Richards Not Ruling Out Canada Reprieve
The Canadian Grand Prix could go ahead next year if Bernie Ecclestone agrees to compensate teams for not running tobacco advertising on their cars, BAR-Honda team principal David Richards has said.
The Canadian Grand Prix could go ahead next year if Bernie Ecclestone agrees to compensate teams for not running tobacco advertising on their cars, BAR-Honda team principal David Richards has said.
The Montreal race will not appear on the calendar after Ecclestone confirmed the event will be dropped because the Canadian government have not made Formula One exempt to a ban on tobacco advertising.
Key Canadian officials are at the Hungarian Grand Prix for talks with Ecclestone, but Richards said his team could run without their British American Tobacco logos if they were compensated.
"Clearly it is a very popular race for us all to attend but there are commercial considerations as well and we have an agreement about the phasing out of cigarette advertising across all of motorsport over the next three years," Richards said.

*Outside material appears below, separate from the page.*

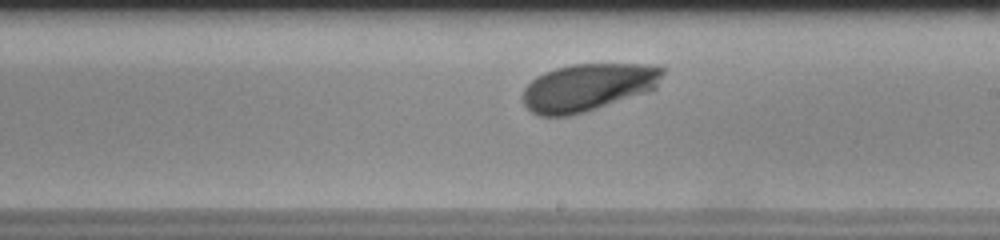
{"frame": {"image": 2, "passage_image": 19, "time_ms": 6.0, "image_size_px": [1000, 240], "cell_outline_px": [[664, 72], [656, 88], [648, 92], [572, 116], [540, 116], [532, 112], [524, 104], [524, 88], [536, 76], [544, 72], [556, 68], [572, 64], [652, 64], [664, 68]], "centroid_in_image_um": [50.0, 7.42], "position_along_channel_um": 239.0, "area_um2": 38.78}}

"Our sponsors have actually said they would consider running without livery if it made a difference to going back to the event. However, that has a commercial consideration for it as well and we would be looking to Bernie, if that was an extra event in the Championship, to look at the proper compensation for going there."

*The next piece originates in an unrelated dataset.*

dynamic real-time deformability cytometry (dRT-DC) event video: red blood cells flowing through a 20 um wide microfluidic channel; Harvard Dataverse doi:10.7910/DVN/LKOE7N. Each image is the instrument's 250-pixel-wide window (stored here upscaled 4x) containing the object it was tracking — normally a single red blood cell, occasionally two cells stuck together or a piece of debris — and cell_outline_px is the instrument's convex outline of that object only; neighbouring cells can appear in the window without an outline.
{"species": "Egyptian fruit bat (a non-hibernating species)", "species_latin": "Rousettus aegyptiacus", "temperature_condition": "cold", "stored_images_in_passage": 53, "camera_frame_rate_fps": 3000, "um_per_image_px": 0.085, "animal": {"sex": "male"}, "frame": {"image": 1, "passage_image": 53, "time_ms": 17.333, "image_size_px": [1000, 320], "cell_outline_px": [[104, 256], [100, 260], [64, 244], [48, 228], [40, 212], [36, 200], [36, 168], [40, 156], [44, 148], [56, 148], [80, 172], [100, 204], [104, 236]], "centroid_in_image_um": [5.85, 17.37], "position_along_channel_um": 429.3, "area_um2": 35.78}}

Toyota team boss Ove Andersson, whose team do not carry tobacco advertising, said he was not happy with the Canadian event being dropped from the calendar because North America is a key market for the Japanese car giant.

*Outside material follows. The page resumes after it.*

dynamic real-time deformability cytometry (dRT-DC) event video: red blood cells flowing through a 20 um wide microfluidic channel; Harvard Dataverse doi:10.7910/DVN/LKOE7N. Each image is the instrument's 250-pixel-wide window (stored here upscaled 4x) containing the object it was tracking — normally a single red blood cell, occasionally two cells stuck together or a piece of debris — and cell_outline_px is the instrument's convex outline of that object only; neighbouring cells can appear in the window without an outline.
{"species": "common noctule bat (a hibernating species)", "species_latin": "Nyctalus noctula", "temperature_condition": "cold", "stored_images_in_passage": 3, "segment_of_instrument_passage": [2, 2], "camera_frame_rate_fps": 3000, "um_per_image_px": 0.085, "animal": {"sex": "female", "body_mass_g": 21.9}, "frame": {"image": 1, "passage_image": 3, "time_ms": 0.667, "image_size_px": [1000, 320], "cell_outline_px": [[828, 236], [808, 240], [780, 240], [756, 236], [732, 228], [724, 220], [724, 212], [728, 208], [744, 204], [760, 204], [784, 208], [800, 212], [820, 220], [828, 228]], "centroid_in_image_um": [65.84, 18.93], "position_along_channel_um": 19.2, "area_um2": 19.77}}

"I think that, for me, it is one of the best Grands Prix and I think that Canada is a very important market for Toyota so we are definitely not so happy that it is not on the calendar for next year," Andersson said.
Eddie Jordan, whose team scored their first points in Formula One in Canada, added that he found the decision to not be "logical".
"It was the first place we ever scored a point, 1991 with (Andrea) de Cesaris and (Bertrand) Gachot fourth and fifth," Jordan said. "It is a great city, an emerging great technical centre and if we are ever going to crack the North American continent then cancelling or not going to a place like Montreal doesn't seem at all logical to me."